Problèmes à résoudre:
**A)** D'après l'extrait du document, quelle ville est la première à tenter l'expérience de la tenue unique ?
**B)** Résumez l'extrait du document en deux phrases.
**C)** Dressez la liste de tous les marqueurs de la position sociale, autres que l'habit, que cite l'extrait du document.

Extrait du document:
+ + + + +

Diminuer les inégalités sociales, réduire les violences, améliorer l’assiduité des élèves… L’uniforme scolaire aurait de multiples vertus. C’est du moins ce que met en avant le gouvernement, qui a décidé de mettre en place une expérimentation sur la tenue unique. En tout, 87 établissements se sont pour l’instant portés volontaires, et la ville de Béziers est la première à tenter l’expérience à partir de ce lundi.

Mais qu’en est-il vraiment ? Que disent réellement les études faites sur le sujet en matière d'inégalités, de violence et de résultats scolaires ? On fait le point.

L’uniforme à l’école diminue-t-il les inégalités sociales ?

« Un enfant pauvre portant un uniforme reste un enfant pauvre », estime Michel Tondellier, sociologue, maître de conférences à l’Université des Antilles et auteur d’Uniforme scolaire à la Martinique, interroger l’évidence (Ed. L’Harmattan, janvier 2024). Car l’habit est loin d’être le seul marqueur de la position sociale. Des détails extérieurs, tels que le sac, le téléphone portable ou les bijoux sont autant d’indicateurs socio-économiques. « Il y a aussi les connaissances, la manière de s’exprimer, de se tenir », ajoute le sociologue. La tenue unique ne permettrait donc pas d’éradiquer les inégalités socio-économiques mais seulement d’en atténuer les aspects les plus visibles.

+ + + + +

Contenu des données:
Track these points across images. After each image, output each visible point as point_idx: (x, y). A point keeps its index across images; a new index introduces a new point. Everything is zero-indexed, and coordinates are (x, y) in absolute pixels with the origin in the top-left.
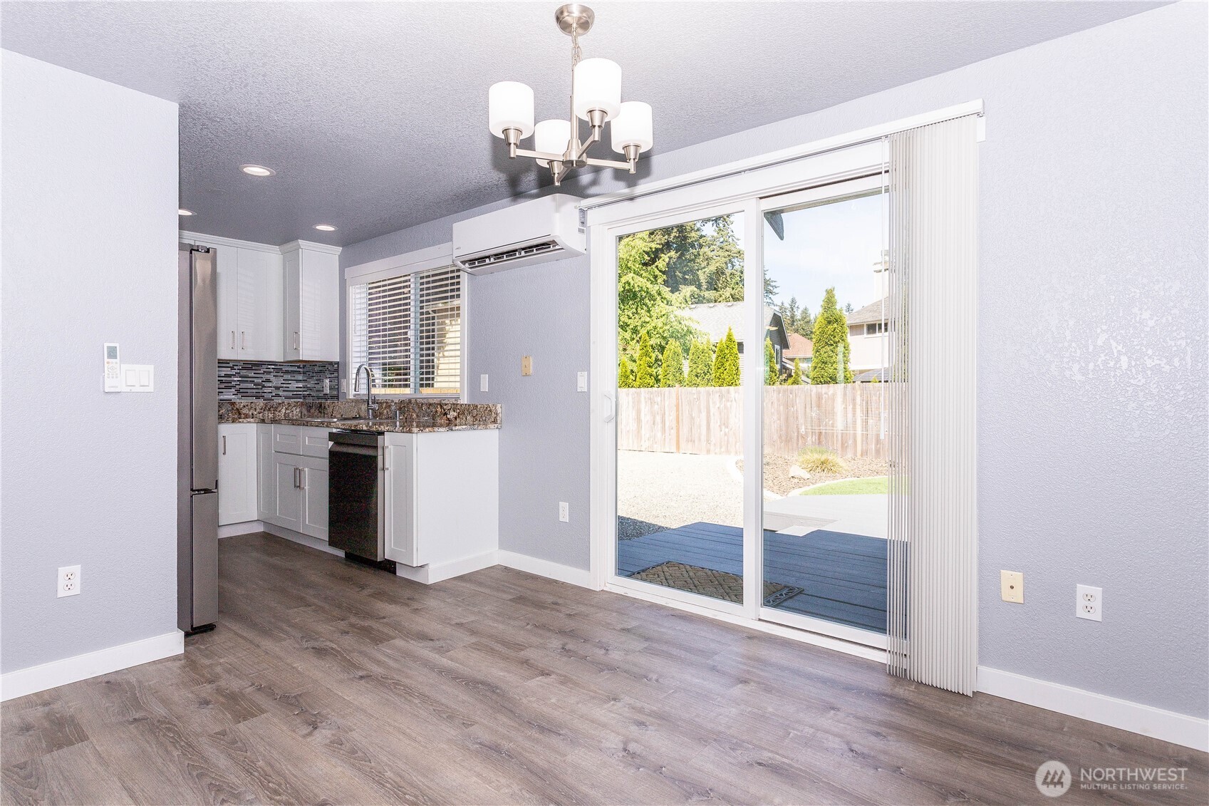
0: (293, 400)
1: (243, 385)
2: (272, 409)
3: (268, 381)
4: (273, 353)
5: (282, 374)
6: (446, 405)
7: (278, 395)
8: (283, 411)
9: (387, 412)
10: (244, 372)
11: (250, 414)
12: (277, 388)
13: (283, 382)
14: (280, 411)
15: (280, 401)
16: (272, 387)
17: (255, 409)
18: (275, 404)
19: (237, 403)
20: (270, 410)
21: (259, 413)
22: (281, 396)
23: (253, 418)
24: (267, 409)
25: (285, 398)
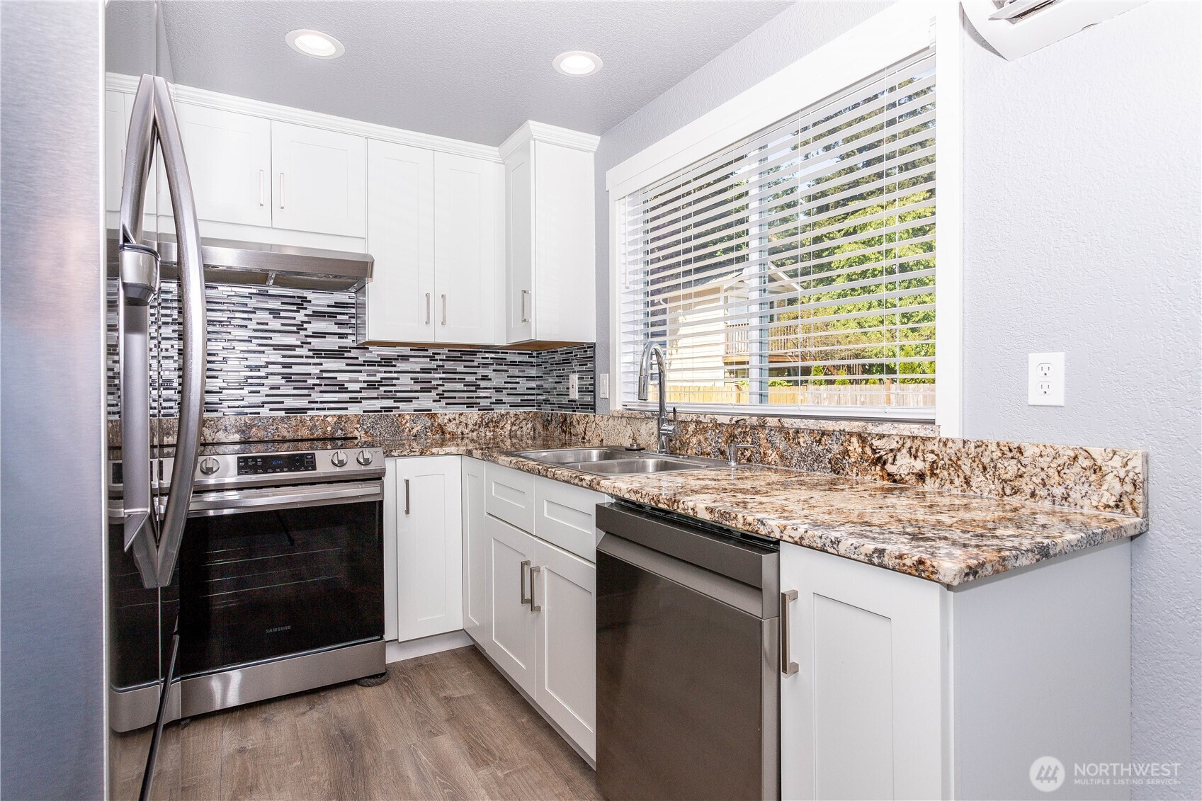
0: (522, 410)
1: (448, 386)
2: (491, 424)
3: (485, 378)
4: (492, 333)
5: (506, 368)
6: (881, 437)
7: (499, 402)
8: (508, 427)
9: (700, 442)
10: (449, 365)
11: (459, 432)
12: (498, 390)
13: (509, 380)
14: (502, 428)
15: (503, 412)
16: (490, 388)
17: (466, 424)
18: (495, 416)
19: (439, 415)
20: (488, 426)
21: (473, 432)
22: (505, 403)
23: (462, 438)
24: (484, 424)
25: (510, 406)
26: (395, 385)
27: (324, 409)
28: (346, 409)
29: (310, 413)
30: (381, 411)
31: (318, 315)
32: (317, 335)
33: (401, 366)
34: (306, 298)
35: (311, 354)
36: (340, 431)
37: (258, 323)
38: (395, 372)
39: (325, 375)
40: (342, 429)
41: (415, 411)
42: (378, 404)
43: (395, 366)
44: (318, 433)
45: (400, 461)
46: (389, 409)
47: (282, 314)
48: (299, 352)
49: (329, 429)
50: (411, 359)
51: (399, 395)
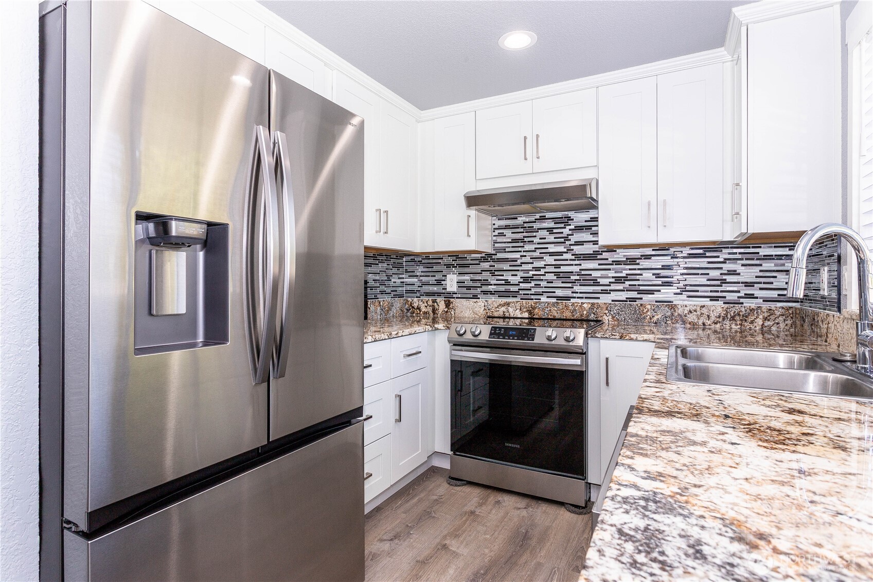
0: (779, 305)
1: (691, 281)
2: (737, 318)
3: (733, 273)
5: (758, 262)
7: (751, 296)
10: (691, 262)
11: (700, 323)
12: (748, 284)
13: (762, 274)
14: (752, 322)
15: (753, 306)
16: (739, 283)
17: (708, 316)
18: (743, 309)
19: (679, 307)
20: (734, 320)
21: (716, 323)
22: (757, 298)
23: (704, 330)
24: (729, 317)
25: (764, 301)
26: (638, 280)
27: (582, 298)
28: (599, 298)
29: (573, 300)
30: (627, 301)
31: (579, 229)
32: (578, 243)
33: (645, 263)
34: (570, 217)
35: (573, 257)
36: (593, 315)
37: (540, 239)
38: (639, 269)
39: (583, 272)
40: (594, 314)
41: (656, 302)
42: (623, 296)
43: (638, 264)
44: (577, 315)
45: (603, 342)
46: (633, 300)
47: (555, 231)
48: (565, 256)
49: (585, 312)
50: (653, 258)
51: (641, 288)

+ + + + +

Résultats obtenus:
**A)** La ville de Béziers.

**B)** Le gouvernement, qui prête à l'uniforme scolaire des vertus telles que la diminution des inégalités sociales et des violences, a lancé une expérimentation sur la tenue unique, à laquelle 87 établissements se sont portés volontaires, Béziers étant la première ville à tenter l'expérience. Le sociologue Michel Tondellier rappelle toutefois que l'habit n'est pas le seul marqueur de la position sociale, de sorte que la tenue unique n'éradiquerait pas les inégalités socio-économiques mais en atténuerait seulement les aspects les plus visibles.

**C)**
- le sac
- le téléphone portable
- les bijoux
- les connaissances
- la manière de s'exprimer
- la manière de se tenir